Il ritratto apparve nel Salon del 1800 e fu realizzato sei anni dopo l'abolizione della schiavitù. Da molti viene considerato un simbolo dell'emancipazione dei Neri e del femminismo.
È interessante che il dipinto sia stato realizzato da una donna e che esprima un senso di parità, una comunione tra la pittrice e il soggetto ritratto.
All’epoca gli artisti, generalmente maschi, quando dipingevano un personaggio di colore o di qualsiasi altra etnia, di solito assumevano il controllo del soggetto colonizzato trasformandolo in un mimo, un ibrido o un feticcio. Nel corso della storia, gli artisti di sesso maschile lo hanno ripetutamente fatto, soprattutto nei confronti delle donne straniere. Eppure Marie Benoist non trasforma la donna in un simile oggetto.
Questo ritratto è un pezzo raro per i suoi tempi non solo per la scelta iconografica ma anche per il fatto che l’artista fosse una donna, cosa non comune in Francia nel 1800.

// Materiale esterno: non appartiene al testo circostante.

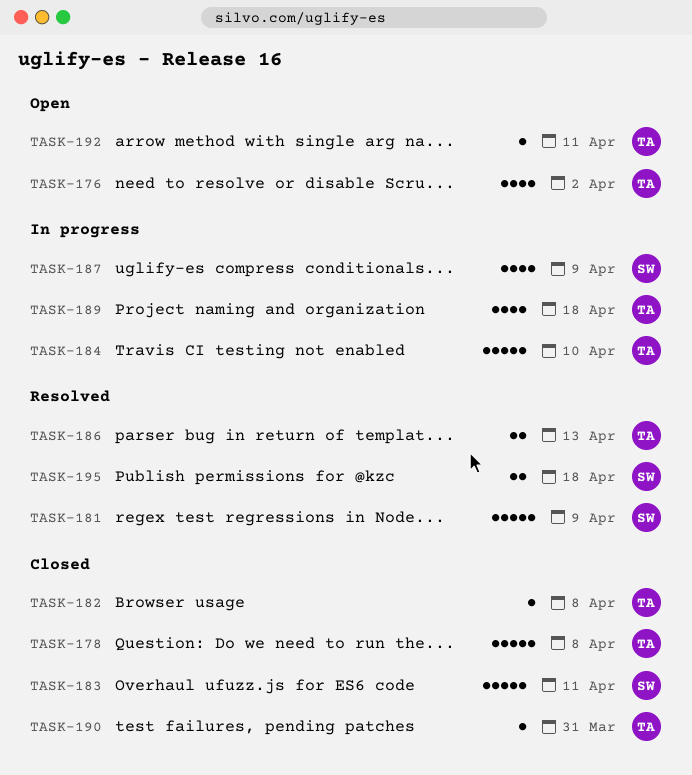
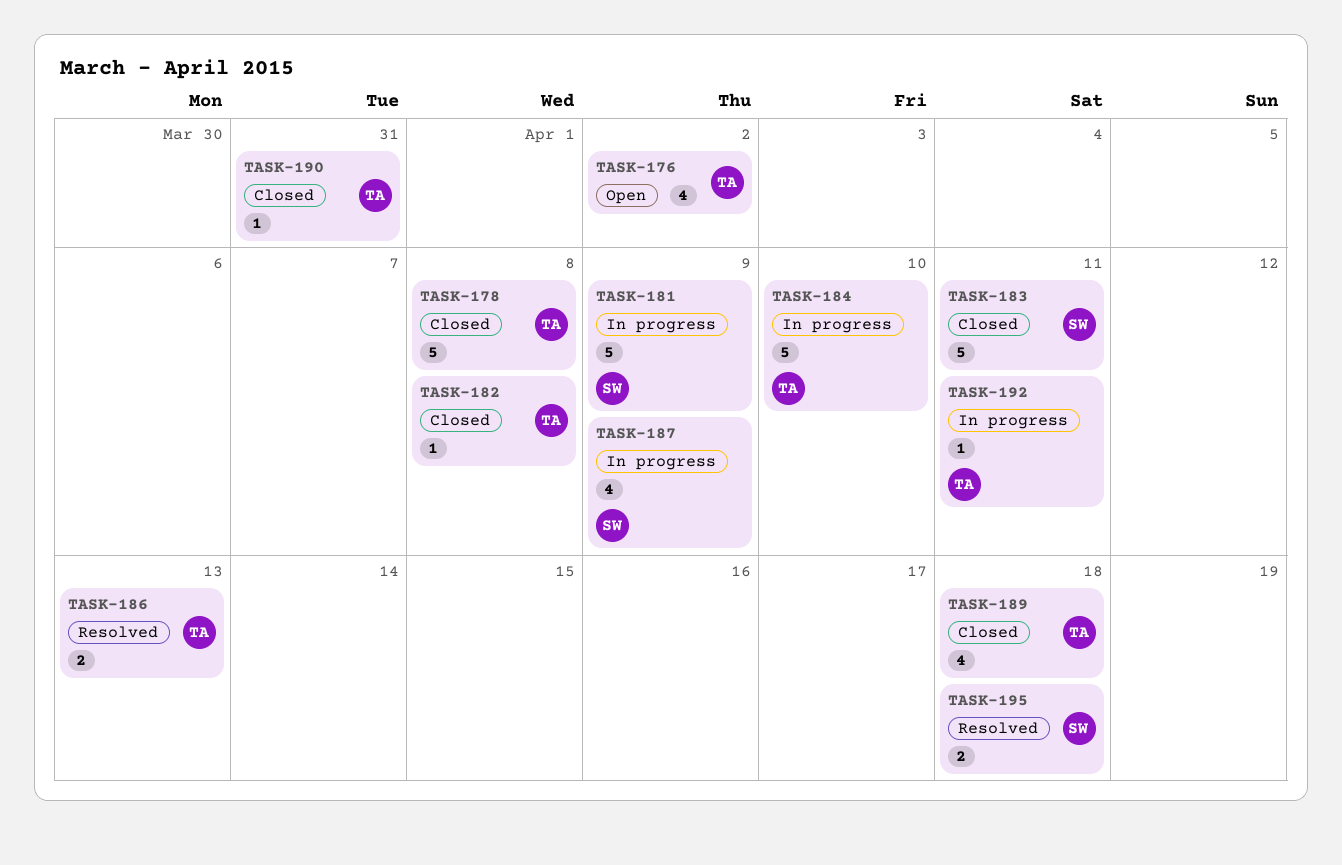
TASK-181, status: Resolved -> In progress
TASK-189, status: In progress -> Closed
TASK-192, status: Open -> In progress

Inoltre, quando all’epoca i pittori dipingevano una persona di colore, non facevano che riaffermare in via figurativa la proprietà coloniale sulla popolazione nera. Lo studio di questo dipinto mostra invece che l'artista e il soggetto sono legati fortemente ed in grande equilibrio: hanno una parità di base in quanto donne che consente loro di superare tutte le barriere razziali, coloniali e sociali ancora così forti, anche oggi, nella società
Certo, non tutti leggono il quadro in questi termini e spesso, soffermandosi sulla nudità, vedono espressa una costrizione subita dal soggetto. Io credo invece che quella nudità così composta ne sublimi il valore mettendo in secondo piano la rappresentazione razziale ed esaltando invece la dignità della donna in senso universale.